I have a small doubt. My real data looks like this
Y values are random values of integers from 0 to 2000. X values run like 1,2,3,4,5,.. to 2 million.
Now, my task is to identify significant peaks and remove background noise.
To achieve this , I used 2 methods :
I created a sliding window of 50 elements. I divide y[50] by mean of y[1]..to y[49].Now, the modified values are plotted and the significant peaks are recorded.
I created a sliding window of 50 elements. I divide y[50] by y[49] and y[50] by y[48] and so on till y[50] by y[1], and take the average.Now, the modified values are plotted and the significant peaks are recorded.
Which is the best method to use? You can also suggest other methods.
Background info:
The 2 million numbers are the nucleotide positions of a an entire genome. For eg if the nucleotide code is AUGCAUC .. and so on 1st position correspond s to A , 2nd to U and so on. For each of this position,you have a coverage value which is important to predict other things.
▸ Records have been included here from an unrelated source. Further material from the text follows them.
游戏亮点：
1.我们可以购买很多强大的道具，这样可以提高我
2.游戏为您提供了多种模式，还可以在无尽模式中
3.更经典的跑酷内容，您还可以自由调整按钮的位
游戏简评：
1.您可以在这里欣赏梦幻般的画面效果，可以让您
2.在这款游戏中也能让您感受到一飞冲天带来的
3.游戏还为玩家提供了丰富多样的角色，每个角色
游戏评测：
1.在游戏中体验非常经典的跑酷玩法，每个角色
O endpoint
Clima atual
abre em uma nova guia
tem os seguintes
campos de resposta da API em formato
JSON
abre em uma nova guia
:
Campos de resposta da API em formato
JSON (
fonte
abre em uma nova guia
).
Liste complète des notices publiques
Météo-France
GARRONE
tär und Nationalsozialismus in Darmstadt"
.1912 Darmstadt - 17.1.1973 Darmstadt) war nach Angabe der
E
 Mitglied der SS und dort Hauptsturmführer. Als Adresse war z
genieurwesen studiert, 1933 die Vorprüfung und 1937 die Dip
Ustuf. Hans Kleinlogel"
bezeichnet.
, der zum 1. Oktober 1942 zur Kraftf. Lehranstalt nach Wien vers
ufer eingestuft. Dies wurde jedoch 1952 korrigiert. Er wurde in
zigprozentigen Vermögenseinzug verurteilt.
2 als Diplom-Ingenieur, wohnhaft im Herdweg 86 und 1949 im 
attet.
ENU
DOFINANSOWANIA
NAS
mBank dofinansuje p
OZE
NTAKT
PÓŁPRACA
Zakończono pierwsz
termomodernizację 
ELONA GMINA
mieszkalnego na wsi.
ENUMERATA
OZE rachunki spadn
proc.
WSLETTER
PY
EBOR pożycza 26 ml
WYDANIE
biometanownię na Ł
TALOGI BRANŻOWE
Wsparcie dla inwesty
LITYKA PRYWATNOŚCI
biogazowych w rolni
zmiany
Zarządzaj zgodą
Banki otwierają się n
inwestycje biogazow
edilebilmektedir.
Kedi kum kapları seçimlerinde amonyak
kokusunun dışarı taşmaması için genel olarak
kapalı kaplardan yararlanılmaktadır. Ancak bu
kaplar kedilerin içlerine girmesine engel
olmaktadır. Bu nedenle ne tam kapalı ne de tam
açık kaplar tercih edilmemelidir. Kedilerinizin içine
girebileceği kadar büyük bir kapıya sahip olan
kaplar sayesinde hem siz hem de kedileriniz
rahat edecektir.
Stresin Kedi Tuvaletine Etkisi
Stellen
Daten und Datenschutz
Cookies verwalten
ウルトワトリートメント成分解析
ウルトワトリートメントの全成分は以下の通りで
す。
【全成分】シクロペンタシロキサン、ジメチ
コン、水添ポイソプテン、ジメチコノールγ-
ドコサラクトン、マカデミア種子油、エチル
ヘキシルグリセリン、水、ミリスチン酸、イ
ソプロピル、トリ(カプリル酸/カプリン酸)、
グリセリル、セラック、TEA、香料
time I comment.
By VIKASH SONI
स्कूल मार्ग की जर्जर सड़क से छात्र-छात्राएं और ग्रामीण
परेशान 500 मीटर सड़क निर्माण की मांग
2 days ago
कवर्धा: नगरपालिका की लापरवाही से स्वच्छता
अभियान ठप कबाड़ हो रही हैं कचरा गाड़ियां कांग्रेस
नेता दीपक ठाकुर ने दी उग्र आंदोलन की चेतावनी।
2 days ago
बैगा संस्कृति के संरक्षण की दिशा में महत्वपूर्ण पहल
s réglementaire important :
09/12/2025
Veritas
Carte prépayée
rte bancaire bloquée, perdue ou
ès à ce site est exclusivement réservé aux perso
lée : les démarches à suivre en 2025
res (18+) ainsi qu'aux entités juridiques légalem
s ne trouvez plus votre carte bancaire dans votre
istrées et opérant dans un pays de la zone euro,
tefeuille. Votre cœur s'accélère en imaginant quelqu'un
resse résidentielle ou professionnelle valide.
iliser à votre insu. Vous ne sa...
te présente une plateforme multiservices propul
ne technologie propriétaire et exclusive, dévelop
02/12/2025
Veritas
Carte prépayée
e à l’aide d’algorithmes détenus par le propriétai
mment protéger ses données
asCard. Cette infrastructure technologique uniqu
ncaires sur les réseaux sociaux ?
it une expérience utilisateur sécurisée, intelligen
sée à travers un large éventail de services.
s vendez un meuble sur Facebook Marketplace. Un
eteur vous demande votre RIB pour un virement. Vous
First I calculate these values, and see if the peaks correspond to the results. After visual inspection I have to empirically choose the cut off value of the peak. Say for eg 100. I am more interested in the method.
The first method does not seem to work out well. If the mean of previous 49 elements is low then the final value shoots up.
The second one seems to be fine. But, I need a good opinion from a mathematician.